- _Records to process_:
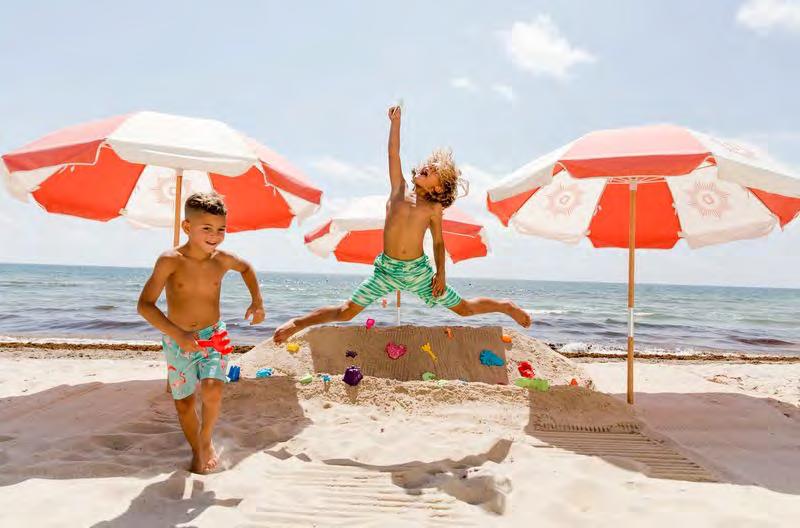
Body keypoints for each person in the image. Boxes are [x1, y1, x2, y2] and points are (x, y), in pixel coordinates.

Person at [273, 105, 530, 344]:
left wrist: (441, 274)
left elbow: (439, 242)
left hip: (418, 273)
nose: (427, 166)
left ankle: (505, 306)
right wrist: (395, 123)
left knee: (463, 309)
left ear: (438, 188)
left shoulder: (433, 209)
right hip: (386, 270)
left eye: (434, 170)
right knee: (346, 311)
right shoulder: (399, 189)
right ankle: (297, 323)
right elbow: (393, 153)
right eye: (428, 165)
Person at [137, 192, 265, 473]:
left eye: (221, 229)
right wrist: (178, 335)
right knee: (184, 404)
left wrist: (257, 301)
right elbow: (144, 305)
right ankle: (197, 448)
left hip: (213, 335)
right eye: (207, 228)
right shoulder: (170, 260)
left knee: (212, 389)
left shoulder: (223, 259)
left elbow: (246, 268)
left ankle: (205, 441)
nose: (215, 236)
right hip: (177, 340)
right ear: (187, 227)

---

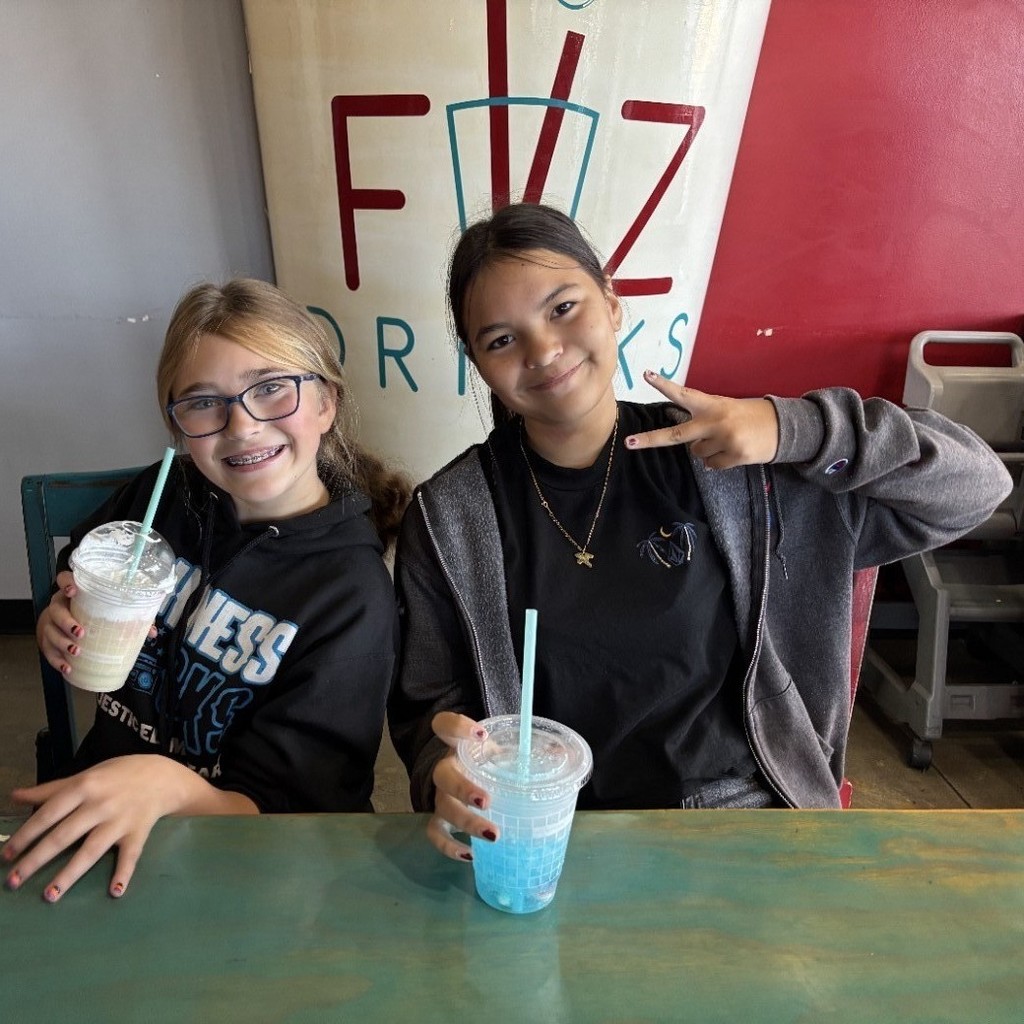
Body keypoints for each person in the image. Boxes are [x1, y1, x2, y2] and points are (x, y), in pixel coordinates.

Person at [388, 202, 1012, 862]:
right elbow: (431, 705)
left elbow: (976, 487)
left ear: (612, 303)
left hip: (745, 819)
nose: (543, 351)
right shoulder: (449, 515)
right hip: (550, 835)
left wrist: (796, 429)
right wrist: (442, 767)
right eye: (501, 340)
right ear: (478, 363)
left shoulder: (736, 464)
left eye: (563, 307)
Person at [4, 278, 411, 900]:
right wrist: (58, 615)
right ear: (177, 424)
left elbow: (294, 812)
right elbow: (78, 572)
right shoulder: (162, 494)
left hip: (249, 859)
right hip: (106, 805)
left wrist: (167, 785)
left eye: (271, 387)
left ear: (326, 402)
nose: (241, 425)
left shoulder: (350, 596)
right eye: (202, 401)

- _What is needed_:
Pull out every line in the data above that has the word "shoulder".

- _Output of the task_:
left shoulder: (433, 209)
right shoulder: (399, 189)
right shoulder: (170, 260)
left shoulder: (223, 259)
right shoulder: (449, 515)
left shoulder: (736, 464)
right shoulder: (162, 494)
left shoulder: (350, 596)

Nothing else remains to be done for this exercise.